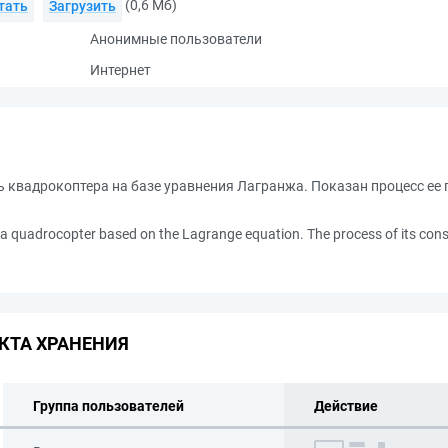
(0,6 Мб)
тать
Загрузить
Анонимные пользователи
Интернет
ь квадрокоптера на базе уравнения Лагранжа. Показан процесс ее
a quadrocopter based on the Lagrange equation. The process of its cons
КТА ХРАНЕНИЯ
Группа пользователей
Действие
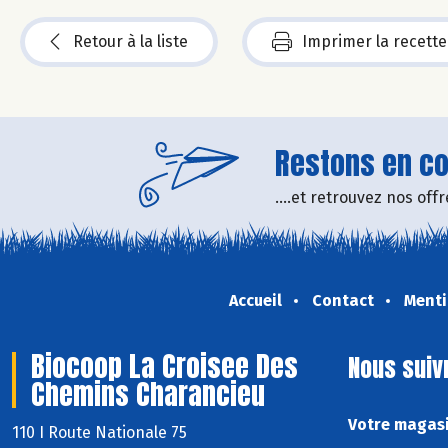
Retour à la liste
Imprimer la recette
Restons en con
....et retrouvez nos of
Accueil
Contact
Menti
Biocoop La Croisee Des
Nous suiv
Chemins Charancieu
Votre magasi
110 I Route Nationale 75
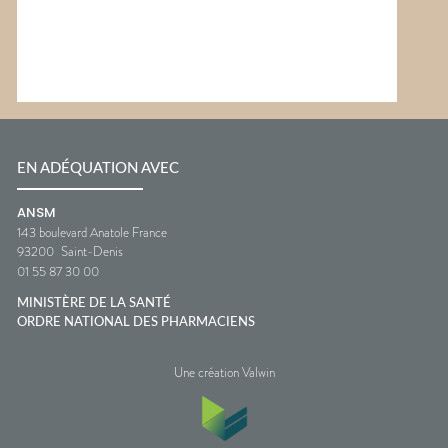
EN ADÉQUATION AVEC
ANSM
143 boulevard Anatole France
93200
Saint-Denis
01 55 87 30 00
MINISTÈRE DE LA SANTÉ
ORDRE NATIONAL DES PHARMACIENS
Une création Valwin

******

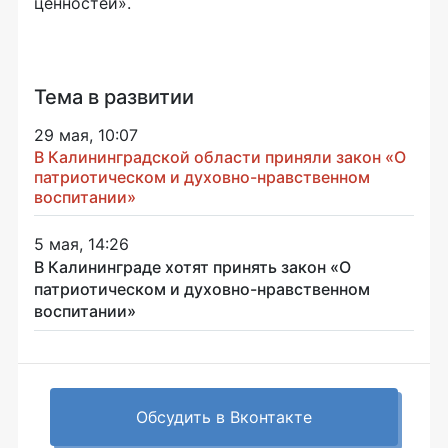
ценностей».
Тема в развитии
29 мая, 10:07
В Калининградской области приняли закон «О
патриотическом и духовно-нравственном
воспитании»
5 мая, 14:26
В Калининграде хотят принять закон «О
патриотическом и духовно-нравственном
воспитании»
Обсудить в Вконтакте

******

▶ What you are asked to do: From the records above, return exactly the lines running from the one that contains "Группа пользователей" down to the one that contains "Une création Valwin", both included, without any pictures.

▶ Solution for this problem:
Группа пользователей
Действие
Retour à la liste
Imprimer la recette
Restons en con
....et retrouvez nos of
Accueil
Contact
Menti
Biocoop La Croisee Des
Nous suiv
Chemins Charancieu
Votre magasi
110 I Route Nationale 75
EN ADÉQUATION AVEC
ANSM
143 boulevard Anatole France
93200
Saint-Denis
01 55 87 30 00
MINISTÈRE DE LA SANTÉ
ORDRE NATIONAL DES PHARMACIENS
Une création Valwin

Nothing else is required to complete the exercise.